Records provided section start

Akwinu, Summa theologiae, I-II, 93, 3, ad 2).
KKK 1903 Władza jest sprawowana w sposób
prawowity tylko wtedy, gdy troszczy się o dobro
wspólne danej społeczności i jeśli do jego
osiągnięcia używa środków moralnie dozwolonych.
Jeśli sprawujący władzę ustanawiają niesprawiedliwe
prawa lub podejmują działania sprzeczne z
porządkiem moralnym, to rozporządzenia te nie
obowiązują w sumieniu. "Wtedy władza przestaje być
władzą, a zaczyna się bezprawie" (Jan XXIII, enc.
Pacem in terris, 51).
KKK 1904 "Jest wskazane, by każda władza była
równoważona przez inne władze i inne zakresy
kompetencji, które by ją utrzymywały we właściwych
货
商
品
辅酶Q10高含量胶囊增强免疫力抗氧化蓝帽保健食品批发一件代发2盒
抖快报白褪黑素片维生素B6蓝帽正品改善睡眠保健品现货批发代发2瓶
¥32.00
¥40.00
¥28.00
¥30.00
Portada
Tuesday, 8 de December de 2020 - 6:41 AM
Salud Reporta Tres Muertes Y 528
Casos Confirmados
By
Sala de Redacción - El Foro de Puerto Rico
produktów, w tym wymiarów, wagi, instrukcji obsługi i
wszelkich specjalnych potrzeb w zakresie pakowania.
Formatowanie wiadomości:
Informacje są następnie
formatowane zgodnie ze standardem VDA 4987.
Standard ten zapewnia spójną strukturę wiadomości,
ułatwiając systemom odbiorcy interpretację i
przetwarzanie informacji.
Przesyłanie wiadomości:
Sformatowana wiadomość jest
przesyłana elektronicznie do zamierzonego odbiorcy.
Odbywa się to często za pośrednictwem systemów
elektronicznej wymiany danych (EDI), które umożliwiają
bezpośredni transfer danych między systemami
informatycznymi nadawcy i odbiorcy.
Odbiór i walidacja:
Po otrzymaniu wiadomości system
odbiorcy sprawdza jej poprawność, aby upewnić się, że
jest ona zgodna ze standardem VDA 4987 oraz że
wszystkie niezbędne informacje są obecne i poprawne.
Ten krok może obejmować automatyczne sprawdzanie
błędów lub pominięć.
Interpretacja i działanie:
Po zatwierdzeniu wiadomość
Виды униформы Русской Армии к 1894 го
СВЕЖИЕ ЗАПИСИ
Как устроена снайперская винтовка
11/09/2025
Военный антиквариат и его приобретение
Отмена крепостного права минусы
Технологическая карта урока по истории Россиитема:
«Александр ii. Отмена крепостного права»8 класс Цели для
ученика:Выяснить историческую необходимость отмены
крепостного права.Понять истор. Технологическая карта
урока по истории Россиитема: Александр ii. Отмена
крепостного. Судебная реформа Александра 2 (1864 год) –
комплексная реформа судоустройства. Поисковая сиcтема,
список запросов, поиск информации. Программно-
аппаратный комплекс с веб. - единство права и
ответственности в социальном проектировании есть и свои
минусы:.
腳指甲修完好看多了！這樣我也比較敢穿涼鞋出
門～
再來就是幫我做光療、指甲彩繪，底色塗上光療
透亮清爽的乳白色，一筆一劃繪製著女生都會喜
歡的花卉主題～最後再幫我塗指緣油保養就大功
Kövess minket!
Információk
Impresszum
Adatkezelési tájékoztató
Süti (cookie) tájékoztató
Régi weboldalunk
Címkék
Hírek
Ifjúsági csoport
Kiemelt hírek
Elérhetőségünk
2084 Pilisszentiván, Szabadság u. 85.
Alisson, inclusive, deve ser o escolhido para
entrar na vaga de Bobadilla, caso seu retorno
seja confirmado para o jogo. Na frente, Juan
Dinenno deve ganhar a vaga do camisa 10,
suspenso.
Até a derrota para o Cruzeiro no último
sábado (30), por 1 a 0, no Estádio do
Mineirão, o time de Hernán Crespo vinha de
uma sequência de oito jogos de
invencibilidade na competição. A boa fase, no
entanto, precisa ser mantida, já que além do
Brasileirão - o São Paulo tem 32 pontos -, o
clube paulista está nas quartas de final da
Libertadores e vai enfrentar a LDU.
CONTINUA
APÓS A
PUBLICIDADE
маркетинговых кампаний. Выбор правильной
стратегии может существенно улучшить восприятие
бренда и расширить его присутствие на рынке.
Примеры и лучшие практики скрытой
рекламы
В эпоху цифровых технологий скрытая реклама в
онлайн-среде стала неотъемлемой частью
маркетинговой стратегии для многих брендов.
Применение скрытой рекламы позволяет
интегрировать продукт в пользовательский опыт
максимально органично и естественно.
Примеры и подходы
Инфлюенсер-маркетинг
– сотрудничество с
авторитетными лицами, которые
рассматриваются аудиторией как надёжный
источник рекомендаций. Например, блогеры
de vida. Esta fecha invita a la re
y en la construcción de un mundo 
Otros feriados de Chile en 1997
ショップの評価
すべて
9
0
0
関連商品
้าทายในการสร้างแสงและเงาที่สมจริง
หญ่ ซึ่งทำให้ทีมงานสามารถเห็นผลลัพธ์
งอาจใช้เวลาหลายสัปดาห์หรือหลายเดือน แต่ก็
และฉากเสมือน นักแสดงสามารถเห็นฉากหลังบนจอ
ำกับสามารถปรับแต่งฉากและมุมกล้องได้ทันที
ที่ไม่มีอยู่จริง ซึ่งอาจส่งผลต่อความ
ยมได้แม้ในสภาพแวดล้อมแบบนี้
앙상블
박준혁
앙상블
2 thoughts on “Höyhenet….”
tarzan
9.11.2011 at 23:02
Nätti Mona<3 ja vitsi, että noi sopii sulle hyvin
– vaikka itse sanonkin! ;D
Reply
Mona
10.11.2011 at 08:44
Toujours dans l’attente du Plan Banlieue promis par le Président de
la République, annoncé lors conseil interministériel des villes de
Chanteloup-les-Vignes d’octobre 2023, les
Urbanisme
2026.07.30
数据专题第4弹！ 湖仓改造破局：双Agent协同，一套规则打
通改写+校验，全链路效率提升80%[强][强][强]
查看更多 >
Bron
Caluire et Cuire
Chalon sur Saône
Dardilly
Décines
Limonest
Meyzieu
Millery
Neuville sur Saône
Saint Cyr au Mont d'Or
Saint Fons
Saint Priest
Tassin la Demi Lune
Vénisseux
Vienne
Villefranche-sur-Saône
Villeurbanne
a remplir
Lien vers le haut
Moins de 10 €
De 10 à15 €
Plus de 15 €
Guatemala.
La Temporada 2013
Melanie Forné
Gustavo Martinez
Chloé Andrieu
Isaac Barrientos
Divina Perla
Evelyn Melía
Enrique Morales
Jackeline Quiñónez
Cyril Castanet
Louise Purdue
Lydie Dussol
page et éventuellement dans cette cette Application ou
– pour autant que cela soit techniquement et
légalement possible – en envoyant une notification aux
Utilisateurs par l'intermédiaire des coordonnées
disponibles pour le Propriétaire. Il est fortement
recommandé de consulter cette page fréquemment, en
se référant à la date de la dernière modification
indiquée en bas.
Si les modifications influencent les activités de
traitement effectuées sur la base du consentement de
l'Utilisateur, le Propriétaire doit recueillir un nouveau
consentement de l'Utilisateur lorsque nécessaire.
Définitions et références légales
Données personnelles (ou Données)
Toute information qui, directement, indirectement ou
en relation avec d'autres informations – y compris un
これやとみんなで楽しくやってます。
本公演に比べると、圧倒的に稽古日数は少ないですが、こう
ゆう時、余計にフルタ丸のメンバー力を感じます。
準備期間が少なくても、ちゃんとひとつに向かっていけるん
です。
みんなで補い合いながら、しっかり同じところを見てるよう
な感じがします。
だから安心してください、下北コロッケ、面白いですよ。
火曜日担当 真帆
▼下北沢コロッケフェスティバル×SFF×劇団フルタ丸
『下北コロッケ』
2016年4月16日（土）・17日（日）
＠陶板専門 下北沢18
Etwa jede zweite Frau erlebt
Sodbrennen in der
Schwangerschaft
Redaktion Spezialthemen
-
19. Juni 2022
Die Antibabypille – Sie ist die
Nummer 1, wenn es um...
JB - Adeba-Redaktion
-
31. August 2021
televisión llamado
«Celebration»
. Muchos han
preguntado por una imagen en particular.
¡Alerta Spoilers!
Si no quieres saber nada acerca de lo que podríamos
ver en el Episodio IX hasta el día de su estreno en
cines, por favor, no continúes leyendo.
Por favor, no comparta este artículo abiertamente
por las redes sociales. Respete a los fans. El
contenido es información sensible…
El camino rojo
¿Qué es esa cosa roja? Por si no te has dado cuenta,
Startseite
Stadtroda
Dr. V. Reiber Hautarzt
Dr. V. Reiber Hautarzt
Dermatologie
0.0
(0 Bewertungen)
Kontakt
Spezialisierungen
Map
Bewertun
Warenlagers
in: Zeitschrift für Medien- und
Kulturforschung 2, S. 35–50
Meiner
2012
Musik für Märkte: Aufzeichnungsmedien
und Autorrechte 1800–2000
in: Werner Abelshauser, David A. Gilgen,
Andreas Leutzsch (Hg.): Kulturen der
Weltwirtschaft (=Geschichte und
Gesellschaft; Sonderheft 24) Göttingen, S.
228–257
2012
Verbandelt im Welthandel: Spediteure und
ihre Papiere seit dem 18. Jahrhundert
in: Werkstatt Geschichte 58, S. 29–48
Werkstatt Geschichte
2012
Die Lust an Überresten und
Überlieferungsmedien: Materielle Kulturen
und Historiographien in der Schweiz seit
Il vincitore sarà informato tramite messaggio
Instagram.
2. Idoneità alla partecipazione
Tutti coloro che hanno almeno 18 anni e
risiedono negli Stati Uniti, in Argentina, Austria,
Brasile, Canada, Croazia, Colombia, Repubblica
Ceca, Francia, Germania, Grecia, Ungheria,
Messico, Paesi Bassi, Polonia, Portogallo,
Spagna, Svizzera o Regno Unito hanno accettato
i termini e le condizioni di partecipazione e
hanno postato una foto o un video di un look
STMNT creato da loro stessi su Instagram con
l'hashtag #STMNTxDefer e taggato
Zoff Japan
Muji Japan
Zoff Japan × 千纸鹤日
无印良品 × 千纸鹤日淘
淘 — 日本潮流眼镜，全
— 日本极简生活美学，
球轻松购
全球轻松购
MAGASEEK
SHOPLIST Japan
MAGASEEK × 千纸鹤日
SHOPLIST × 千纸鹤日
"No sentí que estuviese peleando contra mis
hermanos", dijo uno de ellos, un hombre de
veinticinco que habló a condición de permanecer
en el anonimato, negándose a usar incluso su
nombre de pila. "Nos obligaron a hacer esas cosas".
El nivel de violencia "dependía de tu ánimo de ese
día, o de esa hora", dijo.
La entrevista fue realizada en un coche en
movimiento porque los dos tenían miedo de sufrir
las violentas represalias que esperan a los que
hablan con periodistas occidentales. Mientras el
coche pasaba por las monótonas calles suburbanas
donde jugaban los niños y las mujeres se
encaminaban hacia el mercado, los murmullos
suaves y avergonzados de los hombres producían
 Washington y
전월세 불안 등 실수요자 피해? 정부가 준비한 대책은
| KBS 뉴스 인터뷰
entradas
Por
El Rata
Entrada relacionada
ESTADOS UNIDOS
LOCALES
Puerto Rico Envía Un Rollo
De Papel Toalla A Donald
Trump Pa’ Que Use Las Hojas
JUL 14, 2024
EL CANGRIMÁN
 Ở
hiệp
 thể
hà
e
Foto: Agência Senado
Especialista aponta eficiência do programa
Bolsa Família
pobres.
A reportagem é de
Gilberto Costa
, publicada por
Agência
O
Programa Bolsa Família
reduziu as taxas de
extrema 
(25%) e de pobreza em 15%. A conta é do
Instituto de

Records provided section end

- _Your goal_:
Wherever the string "które" is found in the entries, copy the line it sits in.

- _Solution to this task_:
kompetencji, które by ją utrzymywały we właściwych
elektronicznej wymiany danych (EDI), które umożliwiają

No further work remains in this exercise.